(Collected data)
_ _ _ _

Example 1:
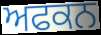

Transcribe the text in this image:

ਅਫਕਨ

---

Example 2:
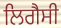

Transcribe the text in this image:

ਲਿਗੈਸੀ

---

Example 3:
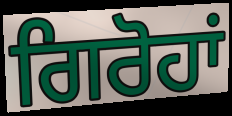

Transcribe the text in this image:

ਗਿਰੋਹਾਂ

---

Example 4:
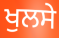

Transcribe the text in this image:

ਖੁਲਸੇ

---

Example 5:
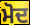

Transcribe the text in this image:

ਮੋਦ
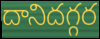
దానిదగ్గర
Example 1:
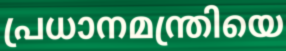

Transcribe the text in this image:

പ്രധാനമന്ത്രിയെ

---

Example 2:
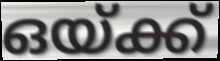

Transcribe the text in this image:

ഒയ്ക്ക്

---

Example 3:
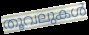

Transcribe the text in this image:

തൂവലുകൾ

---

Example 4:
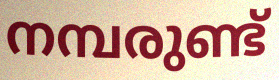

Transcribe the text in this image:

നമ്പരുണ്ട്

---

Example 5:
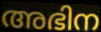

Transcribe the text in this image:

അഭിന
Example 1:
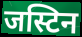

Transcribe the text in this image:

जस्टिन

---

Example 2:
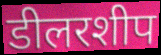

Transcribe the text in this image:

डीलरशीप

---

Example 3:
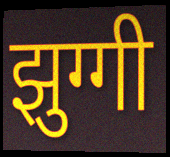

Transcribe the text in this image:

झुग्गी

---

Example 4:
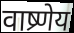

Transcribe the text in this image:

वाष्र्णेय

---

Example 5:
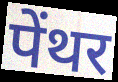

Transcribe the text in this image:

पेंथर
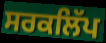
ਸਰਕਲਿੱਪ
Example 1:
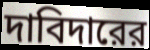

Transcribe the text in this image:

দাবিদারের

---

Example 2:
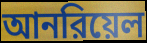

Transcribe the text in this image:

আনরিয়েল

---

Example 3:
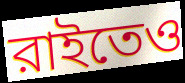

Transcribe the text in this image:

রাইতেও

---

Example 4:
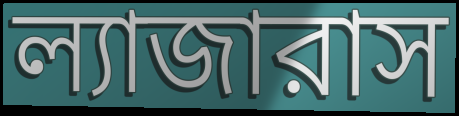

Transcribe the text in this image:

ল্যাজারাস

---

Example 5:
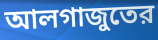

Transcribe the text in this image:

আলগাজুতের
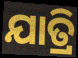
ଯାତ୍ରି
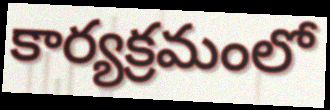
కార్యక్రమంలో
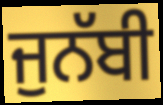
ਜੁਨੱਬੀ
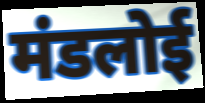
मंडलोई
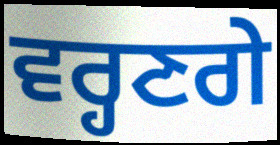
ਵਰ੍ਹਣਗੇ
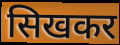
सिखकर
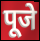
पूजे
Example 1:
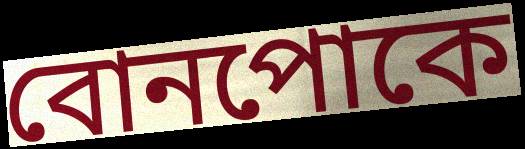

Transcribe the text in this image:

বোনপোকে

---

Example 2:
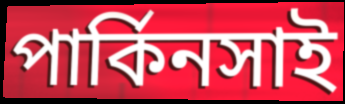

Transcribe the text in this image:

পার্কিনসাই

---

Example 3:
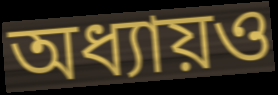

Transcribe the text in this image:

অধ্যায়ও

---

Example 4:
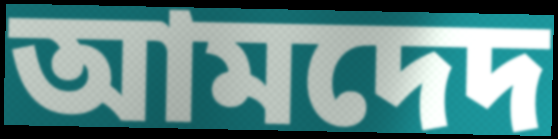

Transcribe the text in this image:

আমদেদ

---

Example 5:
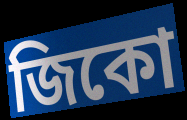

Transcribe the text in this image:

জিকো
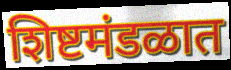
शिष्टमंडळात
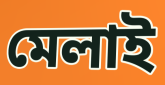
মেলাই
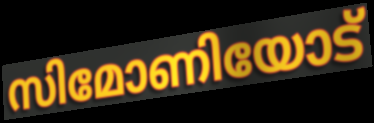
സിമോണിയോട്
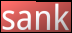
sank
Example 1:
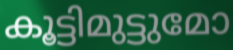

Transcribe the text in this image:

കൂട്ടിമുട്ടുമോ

_ _ _ _

Each record is to be copied word for word, with no images carried over.

# Answer for the task
Example 1:

Transcribe the text in this image:

ਅਫਕਨ

---

Example 2:

Transcribe the text in this image:

ਲਿਗੈਸੀ

---

Example 3:

Transcribe the text in this image:

ਗਿਰੋਹਾਂ

---

Example 4:

Transcribe the text in this image:

ਖੁਲਸੇ

---

Example 5:

Transcribe the text in this image:

ਮੋਦ
దానిదగ్గర
Example 1:

Transcribe the text in this image:

പ്രധാനമന്ത്രിയെ

---

Example 2:

Transcribe the text in this image:

ഒയ്ക്ക്

---

Example 3:

Transcribe the text in this image:

തൂവലുകൾ

---

Example 4:

Transcribe the text in this image:

നമ്പരുണ്ട്

---

Example 5:

Transcribe the text in this image:

അഭിന
Example 1:

Transcribe the text in this image:

जस्टिन

---

Example 2:

Transcribe the text in this image:

डीलरशीप

---

Example 3:

Transcribe the text in this image:

झुग्गी

---

Example 4:

Transcribe the text in this image:

वाष्र्णेय

---

Example 5:

Transcribe the text in this image:

पेंथर
ਸਰਕਲਿੱਪ
Example 1:

Transcribe the text in this image:

দাবিদারের

---

Example 2:

Transcribe the text in this image:

আনরিয়েল

---

Example 3:

Transcribe the text in this image:

রাইতেও

---

Example 4:

Transcribe the text in this image:

ল্যাজারাস

---

Example 5:

Transcribe the text in this image:

আলগাজুতের
ଯାତ୍ରି
కార్యక్రమంలో
ਜੁਨੱਬੀ
मंडलोई
ਵਰ੍ਹਣਗੇ
सिखकर
पूजे
Example 1:

Transcribe the text in this image:

বোনপোকে

---

Example 2:

Transcribe the text in this image:

পার্কিনসাই

---

Example 3:

Transcribe the text in this image:

অধ্যায়ও

---

Example 4:

Transcribe the text in this image:

আমদেদ

---

Example 5:

Transcribe the text in this image:

জিকো
शिष्टमंडळात
মেলাই
സിമോണിയോട്
sank
Example 1:

Transcribe the text in this image:

കൂട്ടിമുട്ടുമോ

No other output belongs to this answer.